• Fragment tekstu
__________

Zarówno koncepcja ukształtowania bryły świątyni jak i jej wystroju malarskiego była dojrzała już po okresie ikonoklazmu, tj. w IX i X wieku.

W sztuce ukraińskiej rozpowszechnił się przede wszystkim typ budowli o układzie trójdzielnym, amfiladowym (trzy pomieszczenia: sanktuarium-część ołtarzowa, nawa i prytwor /tzw. babiniec/ -części przeznaczone dla wiernych zakomponowane osiowo, jedno za drugim), rzadziej centralnym. Jest ona orientowana sanktuarium w kierunku wschodzącego słońca - trwając w oczekiwaniu na powtórne nadejście Chrystusa.

bonarówka.JPG (155023 bytes)

Posada R..JPG (156317 bytes)

posada,mal..JPG (158404 bytes)

Ikona, Wprowadzenie Bogarodzicy do Świątyni (fragment), 1 poł. XVII w., Bonarówka. (foto. Jarosław Giemza) Cerkiew p.w. Świętego Onufrego, XIV/XV w., Posada Rybotycka. (foto. Marek Kosior) Malowidła ścienne w sanktuarium cerkwi p.w. Świętego Onufrego w Posadzie Rybotyckiej, XV w. (foto Marek Kosior)

Układ trójdzielny amfiladowy jest typowy dla większości cerkwi występujących w południowo-wschodniej Polsce. Zwieńczone są one najczęściej kopułą nad nawą i dachami kalenicowymi nad sanktuarium i babińcem lub trzema kopułami. Niekiedy nad babińcem nadbudowana bywa „górna kaplica” bądź dzwonnica.

Niezależnie od planu cerkwi, akcent położony jest na kierunek wertykalny, co osiągnięto dzięki przykryciu największej części cerkwi - nawy sferyczną kopułą. Sześcienna forma tego pomieszczenia jest symbolem rzeczywistości ziemskiej, podczas gdy płynne linie ujmującej je kopuły symbolizują doskonałość niebiańską. Najistotniejszym podziałem wewnętrznym jest przegroda ikonostasowa, usytuowana pomiędzy sanktuarium a częścią świątyni przeznaczoną dla wiernych.

Architektura i malarstwo nie są tylko oprawą misterium liturgicznego, lecz w nim współuczestniczą, są jego niezbędną częścią składową. Występują związki znaczeniowe pomiędzy tematem malowidła a funkcją miejsca, w którym zostało umieszczone, a także pomiędzy funkcją konstrukcyjną i symboliczną detalu architektonicznego, który ozdabia.

__________

• Polecenie
Czy te stwierdzenia zgadzają się z tekstem o architekturze cerkwi: (a) w sztuce ukraińskiej typ trójdzielny amfiladowy występował rzadziej niż centralny; (b) sanktuarium jest zwrócone w kierunku wschodzącego słońca; (c) sześcienna forma nawy symbolizuje doskonałość niebiańską? Przy każdym odpowiedz tak lub nie i przytocz rozstrzygające słowa tekstu.

• Dane źródłowe
__________

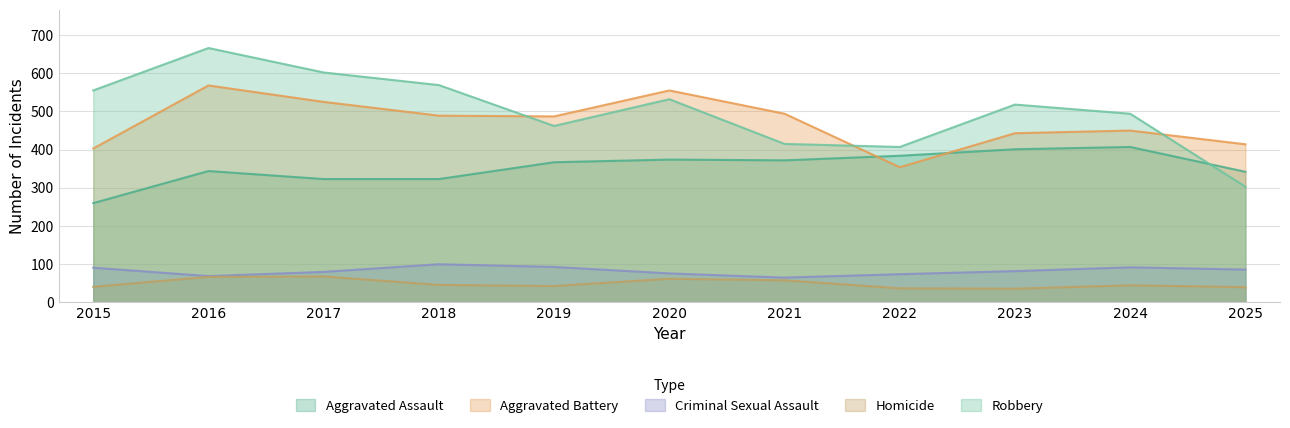

Does the chart have visible grid lines?

Yes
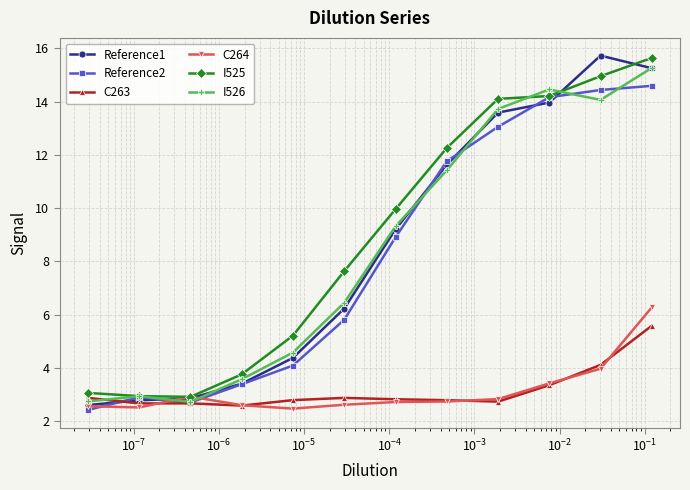

Does the chart display data point markers on the line(s)?

Yes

__________

• Odpowiedź
(a) Nie: „W sztuce ukraińskiej rozpowszechnił się przede wszystkim typ budowli o układzie trójdzielnym, amfiladowym” oraz „rzadziej centralnym”.
(b) Tak: „Jest ona orientowana sanktuarium w kierunku wschodzącego słońca”.
(c) Nie: „Sześcienna forma tego pomieszczenia jest symbolem rzeczywistości ziemskiej”.